From the perspective of the British imperialist mind of its time, attitudes to the Irish for example, were never, and could never be, about a people who were equal, had a different culture, or could be trusted in a civilised discourse of equals. From the perspective of the Irish, who had their own ancient language, social and legal systems and a rich monastic contribution to the world, this view had to be resisted.

Some resistance was through an intensified cultural activity, literature, poetry, music and song. Others sought it within the domain of parliaments or through exerting political pressure from engaged emigrant populations in the United States. In other circumstances, the Irish found it through covert and overt violence. Most resorted to available strategies of escape through emigration, or survival within the empire, with a widespread, if suppressed, anger over humiliation experienced or remembered.

Both the imperialists and those they dominated developed a strategy of accommodation. At home in Britain, the imperialist experience was transmitted down through the classes; there was perhaps the glow associated with belonging to a global empire that could distract from problems of class rejection, an unjust society or an exploitative economic system. But anti-imperialist struggles weren’t free of the traits of empire either. They also at times lacked a consciousness of class exploitation.
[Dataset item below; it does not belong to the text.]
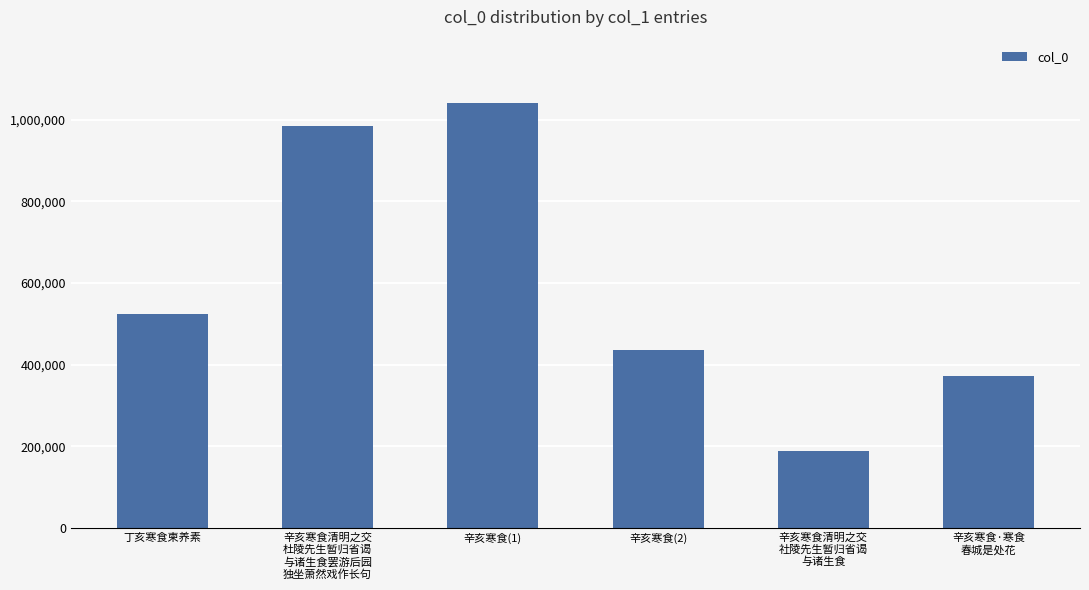

What is the label of the 4th bar from the left?

辛亥寒食(2)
At its core, imperialism involves the making of a number of claims that are invoked to justify its assumptions and practices – including its inherent violence. One of those claims is the assumption of superiority of culture and it is always present in the imperialising project. Forcing an acceptance on those subjugated of the inferiority of their culture as a dominated Other is the reverse side of the coin.

Injustices perpetrated in the name of imperialism, and in resistance to it, often had a brutalising effect, leaving a bitter residue of pain and resentment, sometimes passed down through generations and left available to those willing to reignite inherited grievances.

What our current reflection consists of, I suggest, is not the offering of a set of competing rationalisations for different kinds of violence. Instead it is about understanding the contexts in which they occurred.

The rewards for this will come in the form in restoring the connection between moral instinct and public policy. That is an authenticity for which so many of our citizens, on this shared, vulnerable planet, yearn.